Thursday, October 14, 2004

Getting Lieber and Olerud: More Bucks than Brains

Looking through the New York Post this morning, the articles were full of praise for Brian Cashman as his "little" moves in getting Lieber and Olerud paid off big last night. Kevin Kernan made Cashman out to be the next Billy Beane. Well, let's take a closer look at these moves and see why the guy doesn't deserve any credit.

In early 2003, when the Yanks signed Lieber, they already had Clemens, Mussina, Pettitte, Wells, Contreras, Hitchcock, and Jeff Weaver as potential starters (for a total of $53 million- more than other teams' whole payrolls). So Lieber was basically a #8 starter. And even if you want to say that the Yanks knew Clemens wasn't coming back, so that makes him #7. (I don't think anyone expected Pettitte to leave at that point.) Basically, the Yankees were gambling on $3 million that the guy would pitch effectively in '04 after Tommy John surgery.

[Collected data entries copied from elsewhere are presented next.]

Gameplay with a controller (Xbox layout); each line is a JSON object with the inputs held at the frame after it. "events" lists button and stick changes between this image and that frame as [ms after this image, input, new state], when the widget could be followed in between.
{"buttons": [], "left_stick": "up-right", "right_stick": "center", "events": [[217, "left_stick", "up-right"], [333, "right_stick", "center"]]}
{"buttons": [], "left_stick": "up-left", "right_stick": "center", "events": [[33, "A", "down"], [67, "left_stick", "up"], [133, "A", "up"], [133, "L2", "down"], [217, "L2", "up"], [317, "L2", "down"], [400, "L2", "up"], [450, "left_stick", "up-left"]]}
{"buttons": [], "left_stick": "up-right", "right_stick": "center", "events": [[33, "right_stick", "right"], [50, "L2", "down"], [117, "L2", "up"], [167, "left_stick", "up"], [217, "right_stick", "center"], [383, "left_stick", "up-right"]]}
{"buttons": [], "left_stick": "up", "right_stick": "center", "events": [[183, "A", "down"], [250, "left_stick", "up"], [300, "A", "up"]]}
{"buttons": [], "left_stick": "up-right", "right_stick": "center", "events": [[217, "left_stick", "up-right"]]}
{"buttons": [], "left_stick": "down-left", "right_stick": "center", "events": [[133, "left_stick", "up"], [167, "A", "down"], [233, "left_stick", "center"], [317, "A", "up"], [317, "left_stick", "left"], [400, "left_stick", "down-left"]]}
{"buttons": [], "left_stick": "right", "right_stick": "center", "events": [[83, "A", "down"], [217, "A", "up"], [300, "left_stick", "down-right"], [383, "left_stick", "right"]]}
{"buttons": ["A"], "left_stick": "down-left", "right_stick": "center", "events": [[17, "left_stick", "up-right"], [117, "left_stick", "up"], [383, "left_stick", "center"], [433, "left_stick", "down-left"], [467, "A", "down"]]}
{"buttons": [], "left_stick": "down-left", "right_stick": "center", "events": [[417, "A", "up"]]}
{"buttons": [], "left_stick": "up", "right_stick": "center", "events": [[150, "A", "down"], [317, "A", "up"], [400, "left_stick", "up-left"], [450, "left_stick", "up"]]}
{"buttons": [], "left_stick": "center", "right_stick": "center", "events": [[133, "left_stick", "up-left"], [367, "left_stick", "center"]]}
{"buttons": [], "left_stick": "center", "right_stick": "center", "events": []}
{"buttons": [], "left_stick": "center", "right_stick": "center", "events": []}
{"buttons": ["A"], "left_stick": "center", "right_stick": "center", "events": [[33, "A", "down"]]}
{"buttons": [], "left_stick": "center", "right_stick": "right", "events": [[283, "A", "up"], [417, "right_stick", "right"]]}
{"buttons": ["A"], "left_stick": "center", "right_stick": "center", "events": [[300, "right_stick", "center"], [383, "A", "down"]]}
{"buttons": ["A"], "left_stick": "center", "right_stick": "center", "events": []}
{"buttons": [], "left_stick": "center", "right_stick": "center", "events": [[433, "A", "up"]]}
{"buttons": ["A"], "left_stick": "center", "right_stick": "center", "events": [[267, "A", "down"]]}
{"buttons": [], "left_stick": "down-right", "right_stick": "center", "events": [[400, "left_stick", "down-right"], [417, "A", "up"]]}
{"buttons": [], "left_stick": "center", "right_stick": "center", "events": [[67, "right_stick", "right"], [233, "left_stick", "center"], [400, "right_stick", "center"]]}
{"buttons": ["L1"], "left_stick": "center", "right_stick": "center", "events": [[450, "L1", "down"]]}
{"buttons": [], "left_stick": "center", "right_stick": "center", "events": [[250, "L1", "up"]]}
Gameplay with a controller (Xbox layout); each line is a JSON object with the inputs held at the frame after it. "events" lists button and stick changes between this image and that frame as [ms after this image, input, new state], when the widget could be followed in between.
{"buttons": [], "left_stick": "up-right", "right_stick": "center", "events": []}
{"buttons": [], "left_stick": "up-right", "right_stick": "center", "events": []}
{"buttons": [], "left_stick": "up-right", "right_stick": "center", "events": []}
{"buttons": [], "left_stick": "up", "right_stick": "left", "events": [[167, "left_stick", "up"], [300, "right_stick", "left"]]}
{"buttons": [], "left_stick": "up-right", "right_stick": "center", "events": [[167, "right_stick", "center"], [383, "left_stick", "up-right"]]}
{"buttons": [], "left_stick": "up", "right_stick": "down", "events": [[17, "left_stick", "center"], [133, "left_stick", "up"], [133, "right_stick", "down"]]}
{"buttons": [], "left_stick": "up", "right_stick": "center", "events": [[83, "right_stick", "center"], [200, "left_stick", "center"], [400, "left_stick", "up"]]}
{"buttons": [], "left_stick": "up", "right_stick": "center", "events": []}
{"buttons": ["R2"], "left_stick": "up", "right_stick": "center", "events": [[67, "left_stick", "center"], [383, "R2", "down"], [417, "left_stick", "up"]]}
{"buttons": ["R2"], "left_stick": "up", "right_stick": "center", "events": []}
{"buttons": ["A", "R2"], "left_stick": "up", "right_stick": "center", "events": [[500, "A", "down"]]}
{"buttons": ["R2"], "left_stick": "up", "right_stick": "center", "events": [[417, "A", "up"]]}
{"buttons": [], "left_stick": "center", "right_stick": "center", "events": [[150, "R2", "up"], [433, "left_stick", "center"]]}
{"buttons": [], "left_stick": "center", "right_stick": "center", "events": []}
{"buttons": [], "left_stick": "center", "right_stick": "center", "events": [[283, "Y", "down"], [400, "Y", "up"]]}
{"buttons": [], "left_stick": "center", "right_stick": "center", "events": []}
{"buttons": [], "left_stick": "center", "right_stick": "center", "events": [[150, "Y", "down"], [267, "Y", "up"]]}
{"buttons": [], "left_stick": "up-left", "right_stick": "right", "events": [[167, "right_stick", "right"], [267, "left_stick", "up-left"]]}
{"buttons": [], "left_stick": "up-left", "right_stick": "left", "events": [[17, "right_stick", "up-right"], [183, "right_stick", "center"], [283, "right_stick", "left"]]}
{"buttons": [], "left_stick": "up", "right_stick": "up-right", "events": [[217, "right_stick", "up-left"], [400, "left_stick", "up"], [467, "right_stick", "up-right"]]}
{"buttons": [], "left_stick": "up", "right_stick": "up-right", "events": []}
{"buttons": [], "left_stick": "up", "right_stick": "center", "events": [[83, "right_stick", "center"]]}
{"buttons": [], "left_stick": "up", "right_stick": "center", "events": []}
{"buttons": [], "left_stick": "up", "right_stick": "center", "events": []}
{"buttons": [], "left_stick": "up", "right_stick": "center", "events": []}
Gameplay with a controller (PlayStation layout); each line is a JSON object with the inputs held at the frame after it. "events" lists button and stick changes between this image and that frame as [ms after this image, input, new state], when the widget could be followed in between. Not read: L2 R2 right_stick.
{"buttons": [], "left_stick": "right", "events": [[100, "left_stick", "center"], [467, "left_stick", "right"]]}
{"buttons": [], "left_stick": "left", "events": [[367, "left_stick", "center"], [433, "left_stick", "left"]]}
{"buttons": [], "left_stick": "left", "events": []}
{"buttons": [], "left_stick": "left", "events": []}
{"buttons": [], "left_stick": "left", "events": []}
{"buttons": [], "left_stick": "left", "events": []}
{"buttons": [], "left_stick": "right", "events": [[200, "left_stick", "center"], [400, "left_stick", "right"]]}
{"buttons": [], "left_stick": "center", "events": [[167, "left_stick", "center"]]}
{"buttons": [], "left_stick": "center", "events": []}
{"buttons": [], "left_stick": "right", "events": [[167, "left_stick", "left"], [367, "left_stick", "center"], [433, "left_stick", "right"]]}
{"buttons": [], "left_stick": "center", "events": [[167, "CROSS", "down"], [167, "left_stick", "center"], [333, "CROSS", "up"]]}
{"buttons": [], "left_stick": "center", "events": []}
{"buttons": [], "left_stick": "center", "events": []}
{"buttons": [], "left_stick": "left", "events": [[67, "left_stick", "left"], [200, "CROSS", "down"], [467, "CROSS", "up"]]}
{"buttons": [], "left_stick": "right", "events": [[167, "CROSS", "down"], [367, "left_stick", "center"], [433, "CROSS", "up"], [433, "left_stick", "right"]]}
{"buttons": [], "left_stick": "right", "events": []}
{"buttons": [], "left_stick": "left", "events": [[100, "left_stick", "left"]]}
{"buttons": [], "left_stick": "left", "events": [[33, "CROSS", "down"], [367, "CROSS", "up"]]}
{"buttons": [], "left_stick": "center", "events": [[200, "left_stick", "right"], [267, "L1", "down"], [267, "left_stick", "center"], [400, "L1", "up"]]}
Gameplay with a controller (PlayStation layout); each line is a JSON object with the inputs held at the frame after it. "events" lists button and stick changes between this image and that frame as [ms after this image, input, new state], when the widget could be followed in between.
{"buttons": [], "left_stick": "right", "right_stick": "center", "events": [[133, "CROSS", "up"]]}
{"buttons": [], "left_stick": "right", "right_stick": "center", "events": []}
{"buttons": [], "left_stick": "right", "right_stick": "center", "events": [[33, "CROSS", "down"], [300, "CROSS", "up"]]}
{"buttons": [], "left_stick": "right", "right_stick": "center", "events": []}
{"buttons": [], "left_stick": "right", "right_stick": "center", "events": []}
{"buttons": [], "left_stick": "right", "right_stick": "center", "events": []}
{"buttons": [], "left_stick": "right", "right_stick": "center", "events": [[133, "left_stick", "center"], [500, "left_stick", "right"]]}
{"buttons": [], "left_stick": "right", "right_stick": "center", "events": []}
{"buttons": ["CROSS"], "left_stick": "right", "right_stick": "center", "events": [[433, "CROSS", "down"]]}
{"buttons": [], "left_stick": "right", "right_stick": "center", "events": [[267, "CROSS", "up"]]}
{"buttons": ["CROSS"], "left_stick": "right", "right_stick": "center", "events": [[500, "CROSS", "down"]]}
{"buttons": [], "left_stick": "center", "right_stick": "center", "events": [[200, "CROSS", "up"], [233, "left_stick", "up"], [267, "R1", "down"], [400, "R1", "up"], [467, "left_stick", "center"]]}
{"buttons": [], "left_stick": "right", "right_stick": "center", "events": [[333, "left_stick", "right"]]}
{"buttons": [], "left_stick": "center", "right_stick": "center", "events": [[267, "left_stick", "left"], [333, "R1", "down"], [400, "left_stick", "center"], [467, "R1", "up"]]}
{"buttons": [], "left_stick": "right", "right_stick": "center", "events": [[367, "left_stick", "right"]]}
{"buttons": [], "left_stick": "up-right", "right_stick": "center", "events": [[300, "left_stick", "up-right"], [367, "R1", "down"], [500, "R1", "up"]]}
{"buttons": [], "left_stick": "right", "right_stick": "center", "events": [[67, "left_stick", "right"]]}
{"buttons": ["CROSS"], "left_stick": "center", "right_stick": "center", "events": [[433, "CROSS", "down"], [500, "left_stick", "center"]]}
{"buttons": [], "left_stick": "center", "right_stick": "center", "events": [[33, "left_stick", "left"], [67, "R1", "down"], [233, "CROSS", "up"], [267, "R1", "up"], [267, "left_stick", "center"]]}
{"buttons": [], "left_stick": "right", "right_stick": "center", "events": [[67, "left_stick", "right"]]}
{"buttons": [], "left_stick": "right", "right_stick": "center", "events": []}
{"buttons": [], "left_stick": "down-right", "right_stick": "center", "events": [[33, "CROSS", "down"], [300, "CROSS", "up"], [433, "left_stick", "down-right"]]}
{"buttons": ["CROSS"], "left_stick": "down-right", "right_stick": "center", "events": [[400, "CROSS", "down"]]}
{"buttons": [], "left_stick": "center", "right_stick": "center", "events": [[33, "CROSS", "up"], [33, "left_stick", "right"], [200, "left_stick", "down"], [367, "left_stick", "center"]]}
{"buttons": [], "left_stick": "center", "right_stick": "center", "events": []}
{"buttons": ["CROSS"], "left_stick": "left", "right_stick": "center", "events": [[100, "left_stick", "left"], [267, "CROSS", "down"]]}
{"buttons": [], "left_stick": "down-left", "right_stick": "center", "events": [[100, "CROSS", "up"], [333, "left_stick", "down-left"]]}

How many teams can afford to gamble on a potential #7 starter? The Royals and Brewers wish they could give that kind of money to their #3 starter, let alone a backup-backup! The A's can barely afford Hudson, Mulder, and Zito. They can't spend on an "insurance plan" like Lieber. So signing Leiber was more about Cashman having money to burn than anything else.

If anything, the fact that Leiber has gone from the #7 man to #2 just tells you how the Yanks' rotation has gone from very deep to very thin in less than two years. Nice going, Cashman.

As for Olerud, the guy rejected a chance to play for the Giants, telling them he wanted to hang it up. But when the Yankees called, he was ready to go. Kinda like Hideki Irabu all over again.

Besides, guys like Olerud and Cairo do well in the Yankee lineup because they get pitches to hit. If you walk these guys, you'll end up facing Jeter and A-Rod. When Olerud was on Seattle, who'd you have to worry about after, Bucky Jacobsen? So there you've got nothing to lose by pitching more carefully around guys like Olerud. And with more runners on base in New York and more pressure on the pitcher, Olerud does much better than he did in Seattle.

So ultimately, it's more about the big money boppers than the little guys.